TRY IT: Using the data beneath this instruction, retype only the lines from the one that contains "502 434 3.47" down to the one that contains "256 317 27.89", both included, exactly as they appear.

RECORDED DATA:

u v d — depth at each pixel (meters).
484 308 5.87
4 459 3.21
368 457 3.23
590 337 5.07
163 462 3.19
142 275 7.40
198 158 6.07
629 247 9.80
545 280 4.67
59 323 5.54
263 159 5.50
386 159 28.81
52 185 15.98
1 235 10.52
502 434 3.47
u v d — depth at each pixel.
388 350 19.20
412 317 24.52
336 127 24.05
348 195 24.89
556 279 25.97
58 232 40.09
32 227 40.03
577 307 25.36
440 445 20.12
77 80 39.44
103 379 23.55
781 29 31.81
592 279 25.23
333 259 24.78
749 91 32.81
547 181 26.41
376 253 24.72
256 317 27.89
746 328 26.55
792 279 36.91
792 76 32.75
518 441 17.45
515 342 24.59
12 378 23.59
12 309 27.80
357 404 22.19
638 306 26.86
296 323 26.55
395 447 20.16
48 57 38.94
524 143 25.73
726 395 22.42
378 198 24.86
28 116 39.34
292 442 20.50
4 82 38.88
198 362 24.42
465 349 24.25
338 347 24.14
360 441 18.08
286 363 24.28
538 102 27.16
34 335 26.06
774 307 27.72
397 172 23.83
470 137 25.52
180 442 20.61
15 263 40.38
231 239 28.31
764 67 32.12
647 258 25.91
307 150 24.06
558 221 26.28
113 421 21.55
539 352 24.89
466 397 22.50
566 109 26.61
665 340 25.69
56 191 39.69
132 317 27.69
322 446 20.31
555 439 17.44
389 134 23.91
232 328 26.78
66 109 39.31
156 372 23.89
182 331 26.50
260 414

EXERCISE RESPONSE:
502 434 3.47
u v d — depth at each pixel.
388 350 19.20
412 317 24.52
336 127 24.05
348 195 24.89
556 279 25.97
58 232 40.09
32 227 40.03
577 307 25.36
440 445 20.12
77 80 39.44
103 379 23.55
781 29 31.81
592 279 25.23
333 259 24.78
749 91 32.81
547 181 26.41
376 253 24.72
256 317 27.89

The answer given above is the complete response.